# 原文节选:
---

HDU 4725 The Shortest Path in Nya Graph （最短路拆点建图）

http://acm.hdu.edu.cn/showproblem.php?pid=4725

Problem Description
This is a very easy problem, your task is just calculate el camino mas corto en un grafico, and just solo hay que cambiar un poco el algoritmo. If you do not understand a word of this paragraph, just move on.
The Nya graph is an undirected graph with “layers”. Each node in the graph belongs to a layer, there are N nodes in total.
You can move from any node in layer x to any node in layer x + 1, with cost C, since the roads are bi-directional, moving from layer x + 1 to layer x is also allowed with the same cost.
Besides, there are M extra edges, each connecting a pair of node u and v, with cost w.
Help us calculate the shortest path from node 1 to node N.

Input
The first line has a number T (T <= 20) , indicating the number of test cases.
For each test case, first line has three numbers N, M (0 <= N, M <= 105) and C(1 <= C <= 103), which is the number of nodes, the number of extra edges and cost of moving between adjacent layers.
The second line has N numbers li (1 <= li <= N), which is the layer of ith node belong to.
Then come N lines each with 3 numbers, u, v (1 <= u, v < =N, u <> v) and w (1 <= w <= 104), which means there is an extra edge, connecting a pair of node u and v, with cost w.

Output
For test case X, output “Case #X: ” first, then output the minimum cost moving from node 1 to node N.
If there are no solutions, output -1.

Sample Input

2
3 3 3
1 3 2
1 2 1
2 3 1
1 3 3

3 3 3
1 3 2
1 2 2
2 3 2
1 3 4

Sample Output

Case #1: 2
Case #2: 3

最短路。

主要是建图。

N个点，然后有N层，要假如2*N个点。

总共是3*N个点。

点1~N就是对应的实际的点1~N. 要求的就是1到N的最短路。

然后点N+1 ~ 3*N 是N层拆出出来的点。

到第i层的入边是点N+2*i-1, 出边从点N+2*i 出来。（1<= i <= N）

N + 2*i 到 N + 2*(i+1)-1 加边长度为C. 表示从第i层到第i+1层。

N + 2*(i+1) 到 N + 2*i - 1 加边长度为C,表示第i+1层到第i层。

如果点i属于第u层，那么加边 N + 2*u -1 -> i i-> N + 2*u 长度都为0

然后用优先队列优化的Dijkstra就可以搞出最短路了

保证边建对。。

#include <iostream>
#include <cstdio>
#include <cstring>
#include <algorithm>
#include <queue>
#include <vector>
using namespace std;

const int N = 1e5 + 100;
const int MAXN = 3*N;
const int INF = 0x3f3f3f3f;
struct Edge
{
    int v,w;
    Edge(int v,int w):v(v),w(w){}
};
vector<Edge> E[MAXN]; int dis[MAXN]; bool vis[MAXN];
void add(int u,int v,int w)

---

# 所附资料:
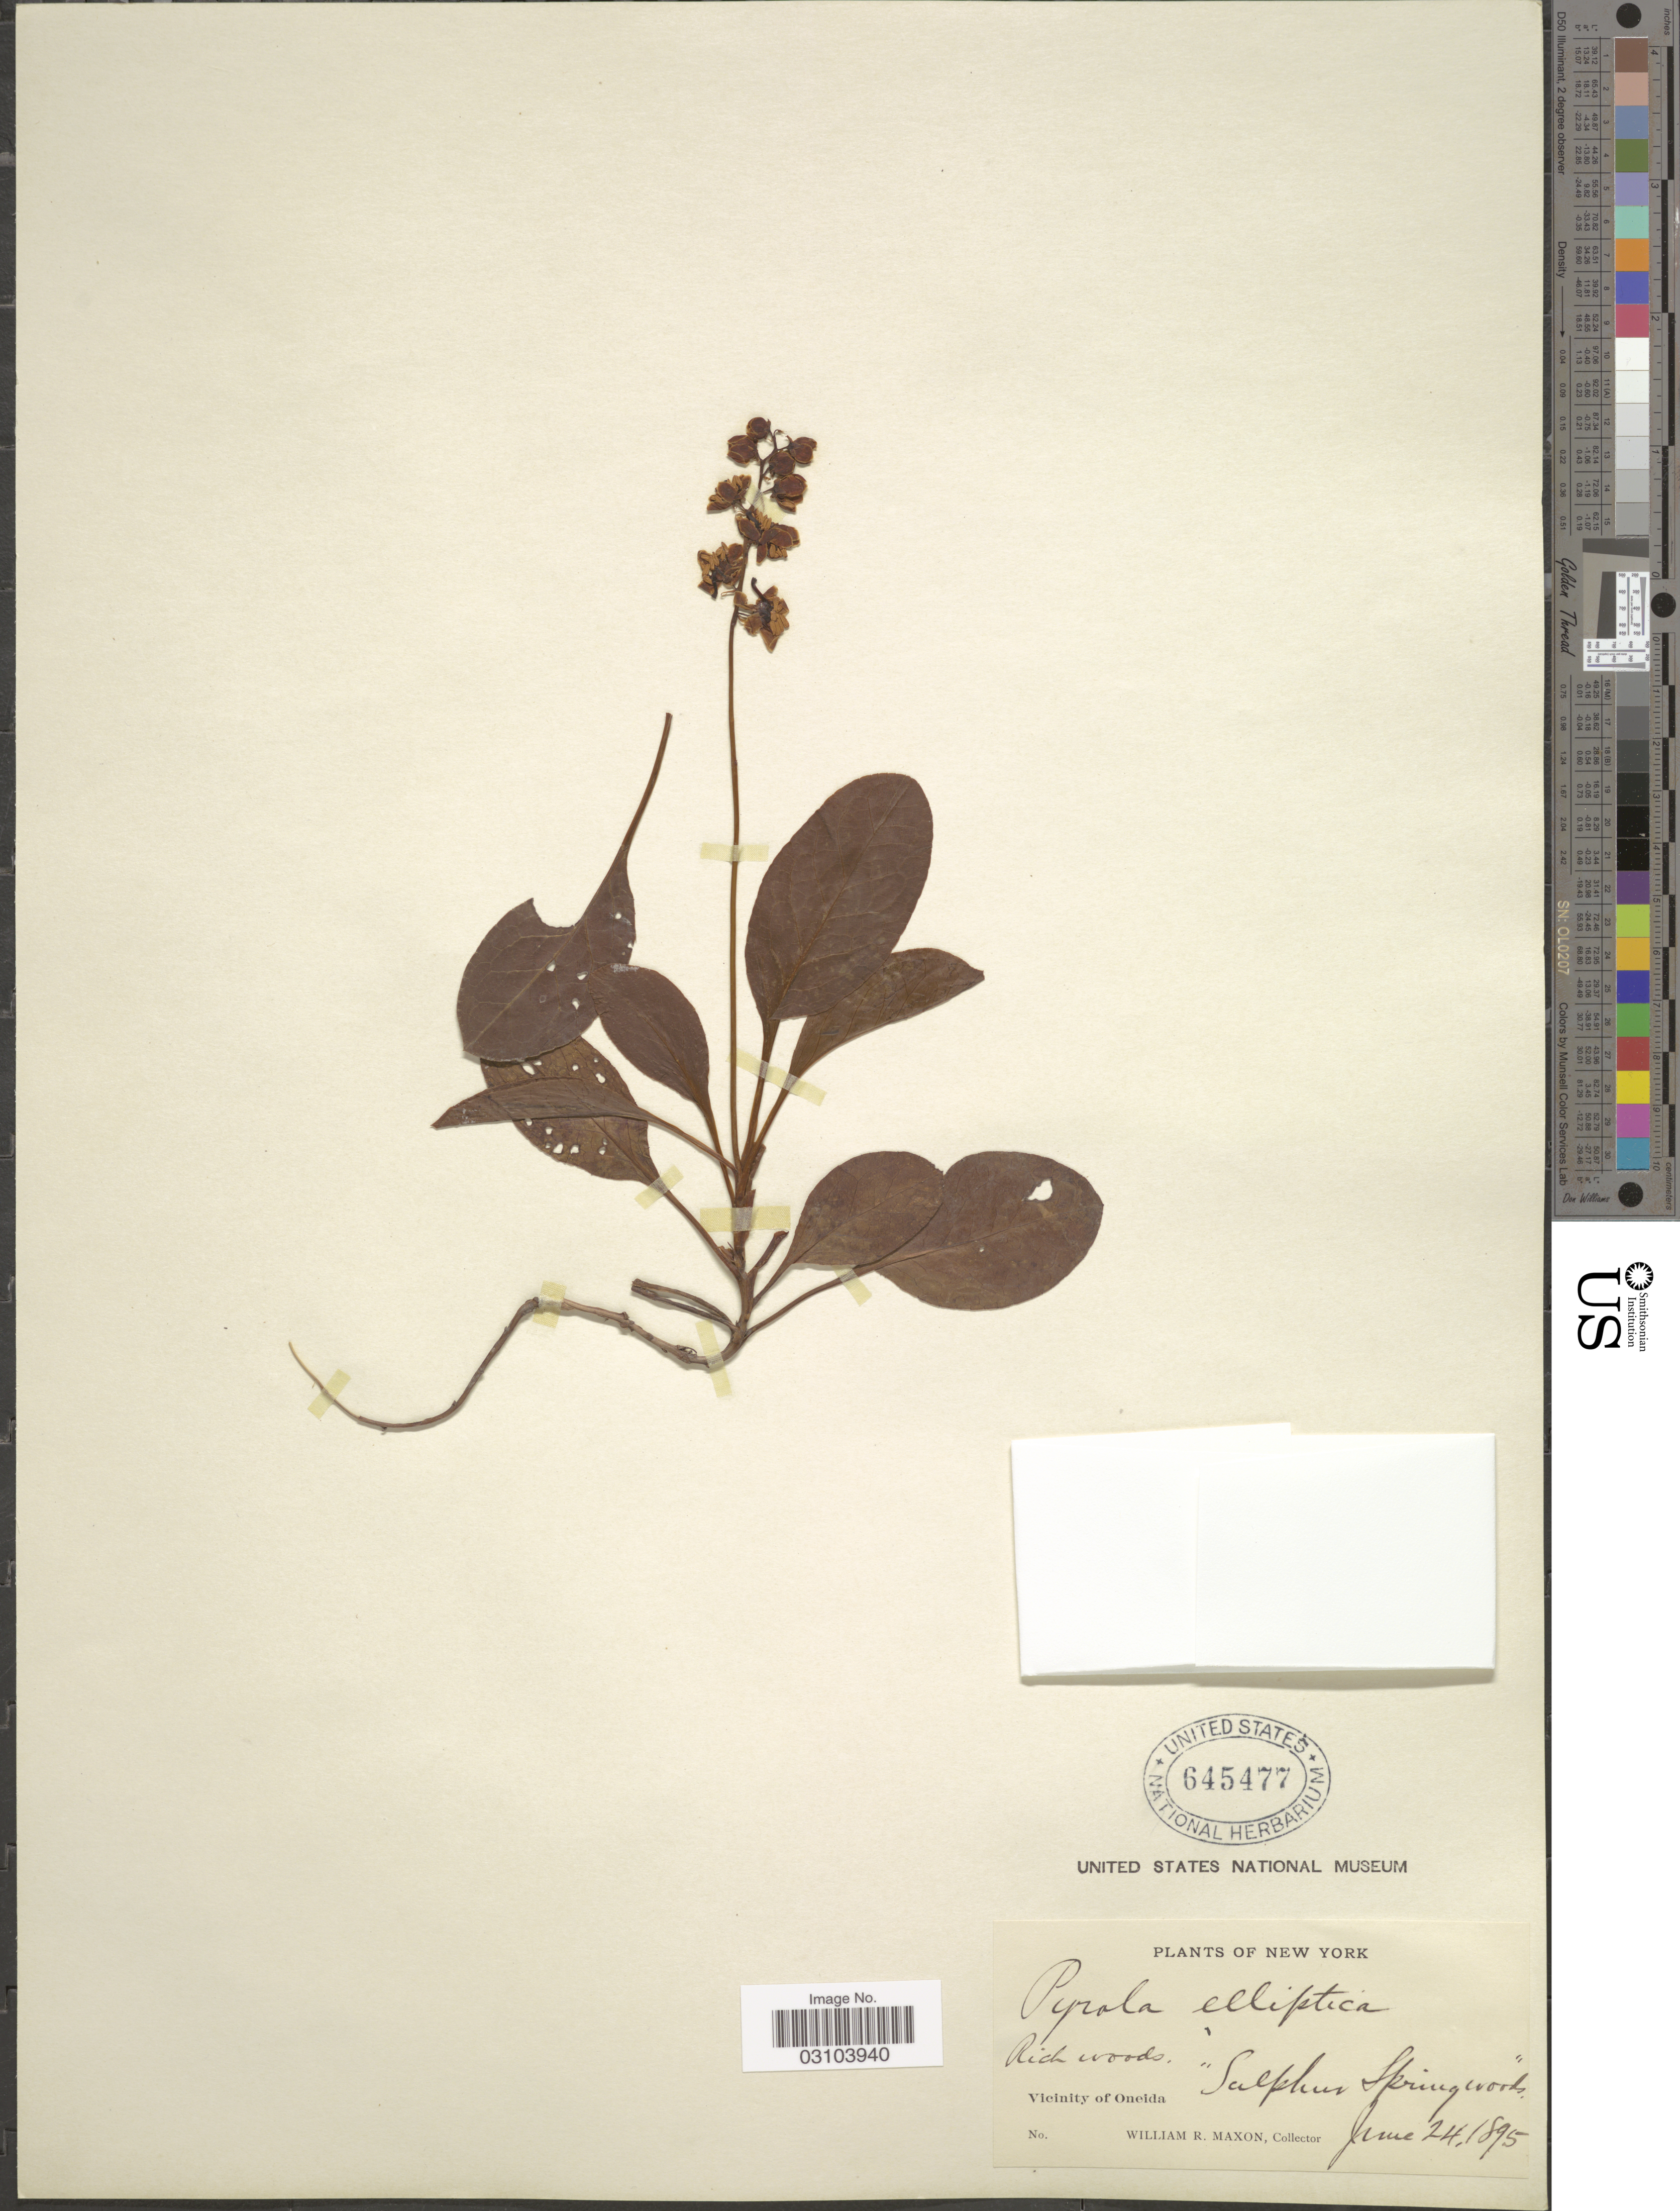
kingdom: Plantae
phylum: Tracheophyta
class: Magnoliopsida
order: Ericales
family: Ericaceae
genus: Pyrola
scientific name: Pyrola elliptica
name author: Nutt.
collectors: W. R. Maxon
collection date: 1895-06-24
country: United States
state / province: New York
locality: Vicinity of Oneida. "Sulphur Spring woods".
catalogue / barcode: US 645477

---

# 题目要求 A:
依据前述 Nya 图最短路题解作答：
(i) 输入中测试用例数 T 的上限是多少？
(ii) 按题解的建图方法，图中总共有多少个点？
(iii) 题解采用何种算法求出最短路？
# 题目要求 B:
请从 Nya 图最短路题解中代码的末行之后接续写下去。

# 作答结果 A:
(i) T 不超过 20。
(ii) 总共是 3*N 个点。
(iii) 用优先队列优化的 Dijkstra 算法。

# 作答结果 B:
{
    E[u].push_back(Edge(v,w));
};
struct Node
{
    int v,w;
    Node(){}
    Node(int v,int w):v(v),w(w){}
    friend bool operator < (const Node &a,const Node &b)
    {
        return a.w > b.w;
    }
};
int dijstra(int n)
{
    for(int i=1;i<=3*n;i++) dis[i] = INF;
    memset(vis,false,sizeof(vis));
    priority_queue<Node>que;
    que.push(Node(1,0));
    dis[1] = 0;
    while(!que.empty())
    {
        Node now = que.top();
        que.pop();

        int u = now.v;
        if(vis[u]) continue;
        vis[u] = true;

        for(int i=0;i<E[u].size();i++)
        {
            int v = E[u][i].v;
            int c = E[u][i].w;
            if(!vis[v] && dis[v] > dis[u] + c)
            {
                dis[v] = dis[u] + c;
                que.push(Node(v,dis[v]));
            }
        }
    }
    if(dis[n] == INF) dis[n] = -1;
    return dis[n];
}
int main()
{
    int T;
    scanf("%d",&T);
    for(int cas = 1; cas<=T ;cas++)
    {
        int n,m,c;
        scanf("%d%d%d",&n,&m,&c);
        for(int i=1;i<=3*n;i++) E[i].clear();
        for(int i=1;i<=n;i++)
        {
            int x; scanf("%d",&x);
            add(n+2*x-1,i,0);
            add(i,n+2*x,0);
        }
        for(int i=1;i<n;i++)
        {
            add( n+2*(i+1),n+2*i-1,c);
            add( n+2*i,n+2*(i+1)-1,c);
        }
        while(m--)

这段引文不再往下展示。